Laporan tersebut menyoroti sejumlah isu krusial, mulai dari kebebasan sipil, respons aparat terhadap aksi massa, hingga dugaan praktik represif di lapangan. Namun, di tengah dinamika tersebut, penguatan pilar-pilar demokrasi dinilai tetap menjadi prioritas dalam kerangka ketatanegaraan Indonesia.

Perlindungan HAM di Indonesia secara konstitusional telah dijamin dan diperkuat melalui Undang-Undang Nomor 39 Tahun 1999 tentang HAM. Keberadaan Komisi Nasional Hak Asasi Manusia (Komnas HAM) juga menjadi pilar utama yang menjalankan fungsi pemantauan, penyelidikan, mediasi, hingga pengkajian terhadap berbagai dugaan pelanggaran.

Yopi Oktavianto, Ketua Jaringan Internasional JACOBIN (Jaringan Aksi, Kontrol Kebijakan, dan Intelijen), berpendapat bahwa munculnya berbagai laporan pelanggaran justru menjadi bukti bahwa mekanisme kontrol sosial dan negara masih bekerja.

"Jika ada laporan, investigasi, dan rekomendasi yang keluar, itu artinya sistem kontrol tetap hidup.
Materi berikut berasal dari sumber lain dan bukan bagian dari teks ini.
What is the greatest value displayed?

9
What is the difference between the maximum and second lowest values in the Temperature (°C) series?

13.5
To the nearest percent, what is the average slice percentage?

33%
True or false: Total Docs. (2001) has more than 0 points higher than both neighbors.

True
Ini adalah bagian dari akuntabilitas, bukan semata-mata indikator kemunduran," ujar Yopi dalam keterangannya, Rabu (23/4).
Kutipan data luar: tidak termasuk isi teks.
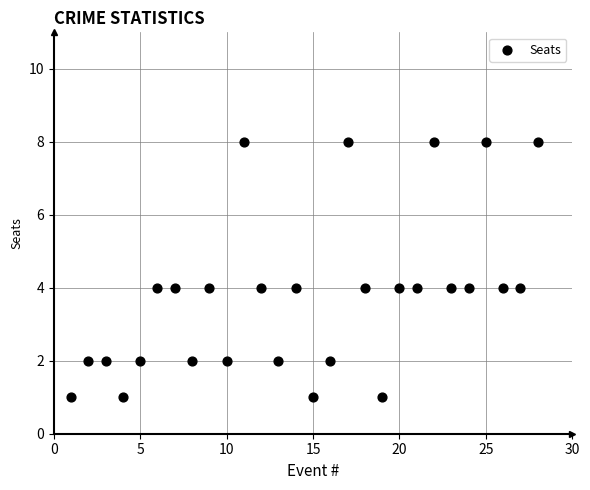

What is the range of X values (max minus min)?

27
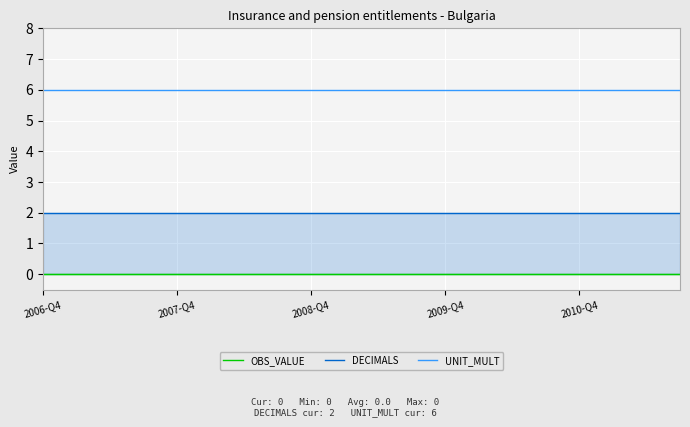

Which category has the lowest value in the UNIT_MULT series?

2006-Q4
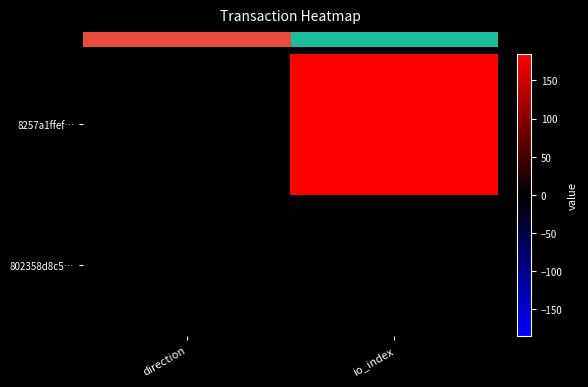

Which series changed the most between direction and io_index?

row_0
Ia menambahkan bahwa Komnas HAM memiliki kewenangan penuh untuk menindaklanjuti dugaan pelanggaran yang melibatkan institusi negara. Hal ini memberikan ruang bagi masyarakat untuk mencari keadilan melalui jalur resmi yang tersedia.

Selain penguatan di level domestik, Indonesia juga terus menunjukkan peran aktif di kancah global. Kepercayaan internasional terhadap komitmen HAM Indonesia tercermin dari terpilihnya RI sebagai anggota Dewan HAM PBB. Bahkan, Indonesia dijadwalkan memegang posisi strategis sebagai Presiden Dewan HAM PBB pada tahun 2026.

Kementerian Luar Negeri RI menegaskan bahwa kepemimpinan tersebut akan dijalankan secara inklusif. Pemerintah berkomitmen mendorong dialog dan kerja sama antarnegara guna meningkatkan standar perlindungan HAM di tingkat global. Peran ini menempatkan Indonesia bukan hanya sebagai objek evaluasi, melainkan subjek yang berkontribusi aktif dalam penguatan sistem HAM dunia.

Kendati demikian, tantangan dalam menjaga keseimbangan antara stabilitas keamanan, ketertiban umum, dan kebebasan sipil tetap menjadi catatan penting. Para analis menekankan bahwa transparansi dan akuntabilitas pemerintah sangat diperlukan untuk menjaga kepercayaan publik.